Exercise prompt —
The data must be given again in full, with no line altered.

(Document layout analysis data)

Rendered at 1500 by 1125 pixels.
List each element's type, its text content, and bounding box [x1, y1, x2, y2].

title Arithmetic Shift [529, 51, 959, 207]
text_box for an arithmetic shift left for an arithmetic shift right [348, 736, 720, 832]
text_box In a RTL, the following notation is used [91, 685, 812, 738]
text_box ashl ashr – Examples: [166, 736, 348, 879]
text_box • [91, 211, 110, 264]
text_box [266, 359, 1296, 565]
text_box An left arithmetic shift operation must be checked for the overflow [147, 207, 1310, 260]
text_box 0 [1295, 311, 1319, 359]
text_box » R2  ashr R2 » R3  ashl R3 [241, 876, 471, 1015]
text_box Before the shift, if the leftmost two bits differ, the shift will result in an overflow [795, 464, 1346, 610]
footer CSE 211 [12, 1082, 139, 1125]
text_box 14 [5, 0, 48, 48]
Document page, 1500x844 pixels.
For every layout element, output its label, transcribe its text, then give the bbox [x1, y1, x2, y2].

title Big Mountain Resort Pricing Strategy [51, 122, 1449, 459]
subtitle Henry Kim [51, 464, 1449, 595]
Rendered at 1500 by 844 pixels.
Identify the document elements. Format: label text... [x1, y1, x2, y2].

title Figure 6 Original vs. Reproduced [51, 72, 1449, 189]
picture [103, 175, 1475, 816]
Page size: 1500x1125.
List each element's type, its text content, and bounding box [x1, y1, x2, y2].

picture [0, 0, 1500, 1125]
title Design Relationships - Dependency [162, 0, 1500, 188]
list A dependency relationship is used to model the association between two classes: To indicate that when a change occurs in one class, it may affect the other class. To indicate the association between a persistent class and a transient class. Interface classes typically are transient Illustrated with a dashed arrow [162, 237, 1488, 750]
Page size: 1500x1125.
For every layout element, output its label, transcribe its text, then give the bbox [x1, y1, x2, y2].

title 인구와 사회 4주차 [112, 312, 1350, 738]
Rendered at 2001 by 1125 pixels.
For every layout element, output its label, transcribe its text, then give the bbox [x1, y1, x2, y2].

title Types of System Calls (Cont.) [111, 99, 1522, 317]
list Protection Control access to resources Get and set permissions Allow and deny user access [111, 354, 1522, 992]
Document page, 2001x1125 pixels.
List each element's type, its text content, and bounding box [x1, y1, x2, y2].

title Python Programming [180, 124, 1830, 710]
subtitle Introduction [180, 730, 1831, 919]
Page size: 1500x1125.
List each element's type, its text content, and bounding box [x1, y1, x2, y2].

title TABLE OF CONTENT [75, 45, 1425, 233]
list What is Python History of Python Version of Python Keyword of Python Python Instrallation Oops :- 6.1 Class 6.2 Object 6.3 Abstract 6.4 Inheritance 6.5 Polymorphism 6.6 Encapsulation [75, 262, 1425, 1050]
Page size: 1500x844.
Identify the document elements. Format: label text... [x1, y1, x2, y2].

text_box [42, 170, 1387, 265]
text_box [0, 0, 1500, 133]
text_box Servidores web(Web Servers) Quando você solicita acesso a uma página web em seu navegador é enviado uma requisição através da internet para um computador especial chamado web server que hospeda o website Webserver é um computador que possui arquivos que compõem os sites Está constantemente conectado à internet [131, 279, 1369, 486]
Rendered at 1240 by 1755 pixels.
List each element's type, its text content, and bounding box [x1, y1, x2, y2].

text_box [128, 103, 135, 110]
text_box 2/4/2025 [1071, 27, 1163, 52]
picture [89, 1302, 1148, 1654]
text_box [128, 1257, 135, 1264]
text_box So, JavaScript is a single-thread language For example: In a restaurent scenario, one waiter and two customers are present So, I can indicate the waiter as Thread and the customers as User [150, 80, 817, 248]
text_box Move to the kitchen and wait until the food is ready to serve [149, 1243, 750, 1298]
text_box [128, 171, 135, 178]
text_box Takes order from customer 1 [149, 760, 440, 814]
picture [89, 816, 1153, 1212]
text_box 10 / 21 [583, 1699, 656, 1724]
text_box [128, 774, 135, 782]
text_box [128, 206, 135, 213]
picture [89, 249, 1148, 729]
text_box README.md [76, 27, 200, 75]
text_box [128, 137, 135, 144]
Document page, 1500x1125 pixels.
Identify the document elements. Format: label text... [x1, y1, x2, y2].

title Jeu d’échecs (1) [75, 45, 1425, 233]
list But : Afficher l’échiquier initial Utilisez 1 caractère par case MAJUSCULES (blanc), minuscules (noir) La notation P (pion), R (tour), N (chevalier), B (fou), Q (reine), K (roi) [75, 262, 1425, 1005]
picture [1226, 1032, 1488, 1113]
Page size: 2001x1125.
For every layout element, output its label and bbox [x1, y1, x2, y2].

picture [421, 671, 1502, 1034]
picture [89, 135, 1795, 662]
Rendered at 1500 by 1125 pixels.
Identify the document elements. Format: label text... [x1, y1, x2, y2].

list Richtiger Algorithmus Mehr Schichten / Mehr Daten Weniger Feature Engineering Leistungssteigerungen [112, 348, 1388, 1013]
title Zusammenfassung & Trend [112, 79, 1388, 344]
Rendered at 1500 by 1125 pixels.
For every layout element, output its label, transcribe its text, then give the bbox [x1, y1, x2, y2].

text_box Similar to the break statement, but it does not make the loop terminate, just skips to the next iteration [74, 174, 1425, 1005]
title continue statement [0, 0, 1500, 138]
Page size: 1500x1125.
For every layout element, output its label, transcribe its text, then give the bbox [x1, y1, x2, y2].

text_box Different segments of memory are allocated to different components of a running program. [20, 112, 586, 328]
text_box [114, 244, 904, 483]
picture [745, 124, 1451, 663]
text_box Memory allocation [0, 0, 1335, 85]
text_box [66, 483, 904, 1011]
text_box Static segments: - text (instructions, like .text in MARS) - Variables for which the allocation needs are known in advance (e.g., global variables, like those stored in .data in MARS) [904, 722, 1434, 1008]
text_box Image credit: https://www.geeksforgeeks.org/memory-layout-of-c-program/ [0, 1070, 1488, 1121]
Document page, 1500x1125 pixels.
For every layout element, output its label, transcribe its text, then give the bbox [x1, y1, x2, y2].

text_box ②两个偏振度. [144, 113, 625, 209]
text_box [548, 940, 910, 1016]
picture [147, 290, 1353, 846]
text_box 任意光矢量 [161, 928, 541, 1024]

Response area —
Rendered at 1500 by 1125 pixels.
List each element's type, its text content, and bounding box [x1, y1, x2, y2].

title Arithmetic Shift [529, 51, 959, 207]
text_box for an arithmetic shift left for an arithmetic shift right [348, 736, 720, 832]
text_box In a RTL, the following notation is used [91, 685, 812, 738]
text_box ashl ashr – Examples: [166, 736, 348, 879]
text_box • [91, 211, 110, 264]
text_box [266, 359, 1296, 565]
text_box An left arithmetic shift operation must be checked for the overflow [147, 207, 1310, 260]
text_box 0 [1295, 311, 1319, 359]
text_box » R2  ashr R2 » R3  ashl R3 [241, 876, 471, 1015]
text_box Before the shift, if the leftmost two bits differ, the shift will result in an overflow [795, 464, 1346, 610]
footer CSE 211 [12, 1082, 139, 1125]
text_box 14 [5, 0, 48, 48]
Document page, 1500x844 pixels.
For every layout element, output its label, transcribe its text, then give the bbox [x1, y1, x2, y2].

title Big Mountain Resort Pricing Strategy [51, 122, 1449, 459]
subtitle Henry Kim [51, 464, 1449, 595]
Rendered at 1500 by 844 pixels.
Identify the document elements. Format: label text... [x1, y1, x2, y2].

title Figure 6 Original vs. Reproduced [51, 72, 1449, 189]
picture [103, 175, 1475, 816]
Page size: 1500x1125.
List each element's type, its text content, and bounding box [x1, y1, x2, y2].

picture [0, 0, 1500, 1125]
title Design Relationships - Dependency [162, 0, 1500, 188]
list A dependency relationship is used to model the association between two classes: To indicate that when a change occurs in one class, it may affect the other class. To indicate the association between a persistent class and a transient class. Interface classes typically are transient Illustrated with a dashed arrow [162, 237, 1488, 750]
Page size: 1500x1125.
For every layout element, output its label, transcribe its text, then give the bbox [x1, y1, x2, y2].

title 인구와 사회 4주차 [112, 312, 1350, 738]
Rendered at 2001 by 1125 pixels.
For every layout element, output its label, transcribe its text, then give the bbox [x1, y1, x2, y2].

title Types of System Calls (Cont.) [111, 99, 1522, 317]
list Protection Control access to resources Get and set permissions Allow and deny user access [111, 354, 1522, 992]
Document page, 2001x1125 pixels.
List each element's type, its text content, and bounding box [x1, y1, x2, y2].

title Python Programming [180, 124, 1830, 710]
subtitle Introduction [180, 730, 1831, 919]
Page size: 1500x1125.
List each element's type, its text content, and bounding box [x1, y1, x2, y2].

title TABLE OF CONTENT [75, 45, 1425, 233]
list What is Python History of Python Version of Python Keyword of Python Python Instrallation Oops :- 6.1 Class 6.2 Object 6.3 Abstract 6.4 Inheritance 6.5 Polymorphism 6.6 Encapsulation [75, 262, 1425, 1050]
Page size: 1500x844.
Identify the document elements. Format: label text... [x1, y1, x2, y2].

text_box [42, 170, 1387, 265]
text_box [0, 0, 1500, 133]
text_box Servidores web(Web Servers) Quando você solicita acesso a uma página web em seu navegador é enviado uma requisição através da internet para um computador especial chamado web server que hospeda o website Webserver é um computador que possui arquivos que compõem os sites Está constantemente conectado à internet [131, 279, 1369, 486]
Rendered at 1240 by 1755 pixels.
List each element's type, its text content, and bounding box [x1, y1, x2, y2].

text_box [128, 103, 135, 110]
text_box 2/4/2025 [1071, 27, 1163, 52]
picture [89, 1302, 1148, 1654]
text_box [128, 1257, 135, 1264]
text_box So, JavaScript is a single-thread language For example: In a restaurent scenario, one waiter and two customers are present So, I can indicate the waiter as Thread and the customers as User [150, 80, 817, 248]
text_box Move to the kitchen and wait until the food is ready to serve [149, 1243, 750, 1298]
text_box [128, 171, 135, 178]
text_box Takes order from customer 1 [149, 760, 440, 814]
picture [89, 816, 1153, 1212]
text_box 10 / 21 [583, 1699, 656, 1724]
text_box [128, 774, 135, 782]
text_box [128, 206, 135, 213]
picture [89, 249, 1148, 729]
text_box README.md [76, 27, 200, 75]
text_box [128, 137, 135, 144]
Document page, 1500x1125 pixels.
Identify the document elements. Format: label text... [x1, y1, x2, y2].

title Jeu d’échecs (1) [75, 45, 1425, 233]
list But : Afficher l’échiquier initial Utilisez 1 caractère par case MAJUSCULES (blanc), minuscules (noir) La notation P (pion), R (tour), N (chevalier), B (fou), Q (reine), K (roi) [75, 262, 1425, 1005]
picture [1226, 1032, 1488, 1113]
Page size: 2001x1125.
For every layout element, output its label and bbox [x1, y1, x2, y2].

picture [421, 671, 1502, 1034]
picture [89, 135, 1795, 662]
Rendered at 1500 by 1125 pixels.
Identify the document elements. Format: label text... [x1, y1, x2, y2].

list Richtiger Algorithmus Mehr Schichten / Mehr Daten Weniger Feature Engineering Leistungssteigerungen [112, 348, 1388, 1013]
title Zusammenfassung & Trend [112, 79, 1388, 344]
Rendered at 1500 by 1125 pixels.
For every layout element, output its label, transcribe its text, then give the bbox [x1, y1, x2, y2].

text_box Similar to the break statement, but it does not make the loop terminate, just skips to the next iteration [74, 174, 1425, 1005]
title continue statement [0, 0, 1500, 138]
Page size: 1500x1125.
For every layout element, output its label, transcribe its text, then give the bbox [x1, y1, x2, y2].

text_box Different segments of memory are allocated to different components of a running program. [20, 112, 586, 328]
text_box [114, 244, 904, 483]
picture [745, 124, 1451, 663]
text_box Memory allocation [0, 0, 1335, 85]
text_box [66, 483, 904, 1011]
text_box Static segments: - text (instructions, like .text in MARS) - Variables for which the allocation needs are known in advance (e.g., global variables, like those stored in .data in MARS) [904, 722, 1434, 1008]
text_box Image credit: https://www.geeksforgeeks.org/memory-layout-of-c-program/ [0, 1070, 1488, 1121]
Document page, 1500x1125 pixels.
For every layout element, output its label, transcribe its text, then give the bbox [x1, y1, x2, y2].

text_box ②两个偏振度. [144, 113, 625, 209]
text_box [548, 940, 910, 1016]
picture [147, 290, 1353, 846]
text_box 任意光矢量 [161, 928, 541, 1024]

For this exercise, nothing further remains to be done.